Top of Document extract

How to parse large XML files with PHP

The simplest way to parse XML file is to use simplexml_load_file which will convert XML to the object. Problem with simplexml_load_file is that it will parse the whole file to the memory, which is not desirable when we are dealing with large XML documents.

For more info about simplexml_load_file memory consumption please check: “Get the real amount of memory allocated by the PHP – including the resource types” .

The XMLReader provides a way to read XML file in a memory efficient way. XMLReader is streaming pull XML parser – which means it is very low-level and it will fetch next fragment of the document when it is told to do so. This makes XMLReader very memory efficient, but not so programmer friendly. Fortunately XMLReader and SimpleXML can be combined.

Test

Large XML file: feed_big.xml.gz . Around 40000 nodes, uncompressed size on disk 109Mb. This XML is very simple, lots of <prod>…</prod> nodes.

For example:

100

<datafeed id="xxxx" merchantId="xxxx"

merchantName="xxxxxxxxxxxxxxxxxxxxx">

<prod id="750924782" in_stock="no" is_for_sale="yes" lang="en"

Bottom of Document extract

» **Exercise objective**: Reproduce the passage of the article on parsing large XML files with PHP from "The simplest way" up to and including "can be combined.".

Top of Data records

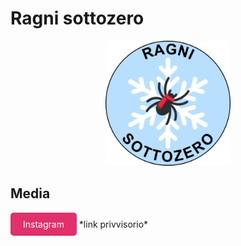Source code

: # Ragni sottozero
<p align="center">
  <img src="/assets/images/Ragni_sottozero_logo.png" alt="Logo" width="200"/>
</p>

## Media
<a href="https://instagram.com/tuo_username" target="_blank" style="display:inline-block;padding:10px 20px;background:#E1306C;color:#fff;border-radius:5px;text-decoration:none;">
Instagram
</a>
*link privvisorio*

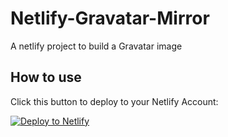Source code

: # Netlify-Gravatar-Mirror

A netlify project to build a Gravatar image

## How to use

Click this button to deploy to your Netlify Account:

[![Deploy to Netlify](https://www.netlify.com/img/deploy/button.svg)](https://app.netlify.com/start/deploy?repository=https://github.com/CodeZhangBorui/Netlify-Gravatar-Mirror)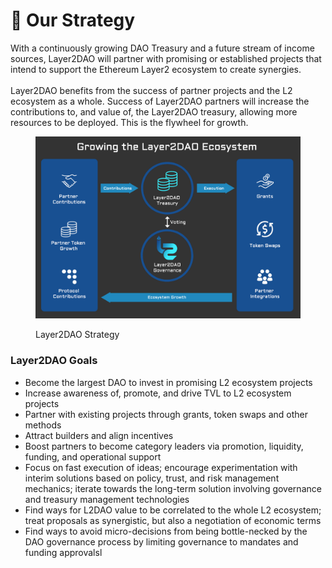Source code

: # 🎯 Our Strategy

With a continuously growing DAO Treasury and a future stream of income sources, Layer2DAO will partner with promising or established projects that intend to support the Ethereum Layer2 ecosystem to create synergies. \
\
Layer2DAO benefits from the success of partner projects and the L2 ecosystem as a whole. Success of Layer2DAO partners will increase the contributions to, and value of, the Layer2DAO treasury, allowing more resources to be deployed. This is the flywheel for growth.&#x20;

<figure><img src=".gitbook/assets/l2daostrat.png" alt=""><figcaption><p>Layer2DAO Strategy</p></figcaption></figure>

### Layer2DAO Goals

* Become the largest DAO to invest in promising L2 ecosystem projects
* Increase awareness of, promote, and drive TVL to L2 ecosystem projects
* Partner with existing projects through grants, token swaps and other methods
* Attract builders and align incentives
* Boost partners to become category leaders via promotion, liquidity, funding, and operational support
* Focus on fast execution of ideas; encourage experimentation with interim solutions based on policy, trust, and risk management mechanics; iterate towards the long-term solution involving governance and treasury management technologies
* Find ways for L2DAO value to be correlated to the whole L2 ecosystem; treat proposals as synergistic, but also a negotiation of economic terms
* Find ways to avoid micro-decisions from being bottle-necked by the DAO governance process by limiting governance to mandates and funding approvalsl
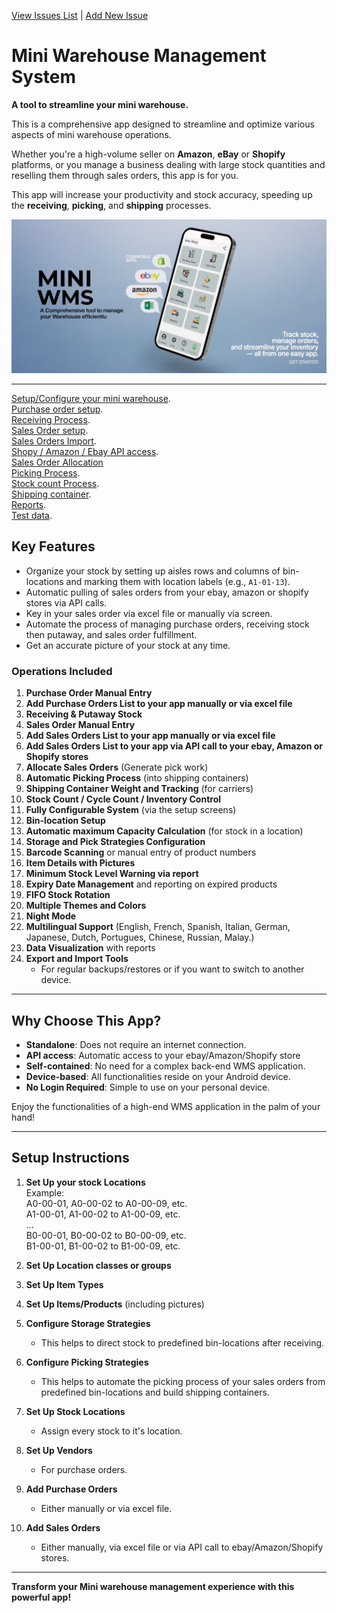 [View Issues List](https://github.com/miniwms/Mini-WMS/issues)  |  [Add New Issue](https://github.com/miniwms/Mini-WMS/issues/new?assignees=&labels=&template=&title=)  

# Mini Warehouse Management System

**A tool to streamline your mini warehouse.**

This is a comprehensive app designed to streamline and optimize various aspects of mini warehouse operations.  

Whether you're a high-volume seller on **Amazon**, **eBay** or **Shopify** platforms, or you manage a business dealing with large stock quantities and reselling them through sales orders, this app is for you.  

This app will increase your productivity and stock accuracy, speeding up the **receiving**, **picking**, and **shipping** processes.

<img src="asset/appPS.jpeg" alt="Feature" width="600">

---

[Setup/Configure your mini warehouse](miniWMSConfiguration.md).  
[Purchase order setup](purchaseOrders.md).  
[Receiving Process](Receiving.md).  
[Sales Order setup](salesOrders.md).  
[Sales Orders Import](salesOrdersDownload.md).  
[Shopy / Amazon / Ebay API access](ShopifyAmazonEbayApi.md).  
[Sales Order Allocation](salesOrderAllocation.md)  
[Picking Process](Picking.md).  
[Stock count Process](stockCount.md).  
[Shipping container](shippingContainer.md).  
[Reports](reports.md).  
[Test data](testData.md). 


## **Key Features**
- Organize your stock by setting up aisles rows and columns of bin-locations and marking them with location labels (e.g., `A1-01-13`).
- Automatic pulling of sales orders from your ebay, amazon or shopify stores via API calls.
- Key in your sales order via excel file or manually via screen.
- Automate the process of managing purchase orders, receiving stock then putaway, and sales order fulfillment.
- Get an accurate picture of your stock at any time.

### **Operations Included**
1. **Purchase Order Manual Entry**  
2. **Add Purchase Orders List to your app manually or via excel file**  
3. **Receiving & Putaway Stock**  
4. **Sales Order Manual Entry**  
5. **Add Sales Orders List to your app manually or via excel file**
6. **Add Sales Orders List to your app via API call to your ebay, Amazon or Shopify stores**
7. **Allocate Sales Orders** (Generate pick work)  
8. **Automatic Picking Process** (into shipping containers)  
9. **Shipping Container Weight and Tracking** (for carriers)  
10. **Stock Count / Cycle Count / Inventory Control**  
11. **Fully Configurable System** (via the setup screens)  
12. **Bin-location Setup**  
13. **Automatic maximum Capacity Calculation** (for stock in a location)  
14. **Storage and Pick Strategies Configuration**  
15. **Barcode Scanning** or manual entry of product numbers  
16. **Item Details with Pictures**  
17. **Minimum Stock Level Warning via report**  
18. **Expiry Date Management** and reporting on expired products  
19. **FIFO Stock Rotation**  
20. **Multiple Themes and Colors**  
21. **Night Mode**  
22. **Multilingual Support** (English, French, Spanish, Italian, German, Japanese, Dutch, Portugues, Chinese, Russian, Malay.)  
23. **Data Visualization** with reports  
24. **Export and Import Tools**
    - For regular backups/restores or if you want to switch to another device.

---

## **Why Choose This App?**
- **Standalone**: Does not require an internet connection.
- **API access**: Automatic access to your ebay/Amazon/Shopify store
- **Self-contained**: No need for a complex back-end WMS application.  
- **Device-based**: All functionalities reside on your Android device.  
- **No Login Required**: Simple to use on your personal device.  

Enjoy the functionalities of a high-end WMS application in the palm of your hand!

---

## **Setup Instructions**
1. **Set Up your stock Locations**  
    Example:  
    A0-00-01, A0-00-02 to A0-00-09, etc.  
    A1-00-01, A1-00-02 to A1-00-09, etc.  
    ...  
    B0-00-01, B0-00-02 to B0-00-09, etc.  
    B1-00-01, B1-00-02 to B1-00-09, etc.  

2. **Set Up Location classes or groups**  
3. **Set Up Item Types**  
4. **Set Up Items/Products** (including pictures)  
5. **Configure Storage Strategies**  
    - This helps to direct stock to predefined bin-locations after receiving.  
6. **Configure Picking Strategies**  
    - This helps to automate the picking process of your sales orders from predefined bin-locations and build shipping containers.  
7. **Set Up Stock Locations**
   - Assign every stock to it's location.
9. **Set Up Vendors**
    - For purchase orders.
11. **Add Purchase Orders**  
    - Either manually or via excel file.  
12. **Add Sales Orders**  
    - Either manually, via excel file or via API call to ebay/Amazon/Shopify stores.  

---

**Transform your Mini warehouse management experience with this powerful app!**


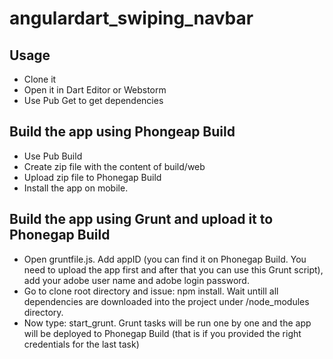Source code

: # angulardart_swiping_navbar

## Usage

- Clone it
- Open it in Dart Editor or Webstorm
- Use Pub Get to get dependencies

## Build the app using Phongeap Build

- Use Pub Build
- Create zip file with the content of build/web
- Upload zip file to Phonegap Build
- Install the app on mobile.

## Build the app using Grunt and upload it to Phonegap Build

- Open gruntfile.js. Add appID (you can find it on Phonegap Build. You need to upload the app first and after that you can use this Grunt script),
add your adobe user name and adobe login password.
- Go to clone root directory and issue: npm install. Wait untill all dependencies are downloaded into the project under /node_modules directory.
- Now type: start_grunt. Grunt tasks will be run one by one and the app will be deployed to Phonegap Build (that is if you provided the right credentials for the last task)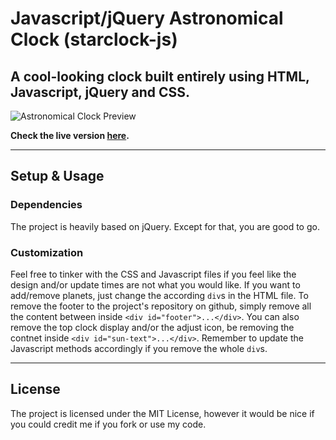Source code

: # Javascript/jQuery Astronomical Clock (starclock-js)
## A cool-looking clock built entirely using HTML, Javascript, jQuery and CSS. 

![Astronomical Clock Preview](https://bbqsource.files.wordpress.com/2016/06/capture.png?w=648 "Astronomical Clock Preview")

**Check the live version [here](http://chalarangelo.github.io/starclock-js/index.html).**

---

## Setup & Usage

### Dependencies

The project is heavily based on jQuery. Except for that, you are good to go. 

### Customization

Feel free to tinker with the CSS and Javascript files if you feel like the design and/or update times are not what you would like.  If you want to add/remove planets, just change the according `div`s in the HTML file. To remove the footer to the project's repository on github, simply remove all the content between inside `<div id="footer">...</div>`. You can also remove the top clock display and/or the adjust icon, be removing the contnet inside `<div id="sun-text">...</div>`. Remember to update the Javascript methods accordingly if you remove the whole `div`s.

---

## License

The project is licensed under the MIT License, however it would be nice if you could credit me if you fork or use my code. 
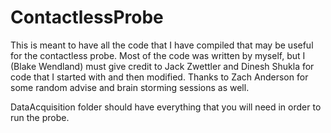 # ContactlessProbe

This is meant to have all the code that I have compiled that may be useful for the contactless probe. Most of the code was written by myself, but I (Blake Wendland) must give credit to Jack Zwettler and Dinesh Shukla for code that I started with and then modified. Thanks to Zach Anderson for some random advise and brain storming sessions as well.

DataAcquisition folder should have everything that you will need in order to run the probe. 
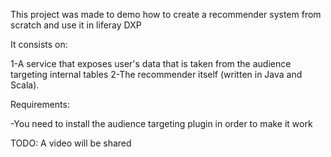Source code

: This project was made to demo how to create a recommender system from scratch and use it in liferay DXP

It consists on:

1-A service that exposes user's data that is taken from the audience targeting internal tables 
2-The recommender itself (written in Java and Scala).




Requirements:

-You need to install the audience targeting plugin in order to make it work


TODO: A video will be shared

Bottom of Data records

» **Solution for this task**:
The simplest way to parse XML file is to use simplexml_load_file which will convert XML to the object. Problem with simplexml_load_file is that it will parse the whole file to the memory, which is not desirable when we are dealing with large XML documents.

For more info about simplexml_load_file memory consumption please check: “Get the real amount of memory allocated by the PHP – including the resource types” .

The XMLReader provides a way to read XML file in a memory efficient way. XMLReader is streaming pull XML parser – which means it is very low-level and it will fetch next fragment of the document when it is told to do so. This makes XMLReader very memory efficient, but not so programmer friendly. Fortunately XMLReader and SimpleXML can be combined.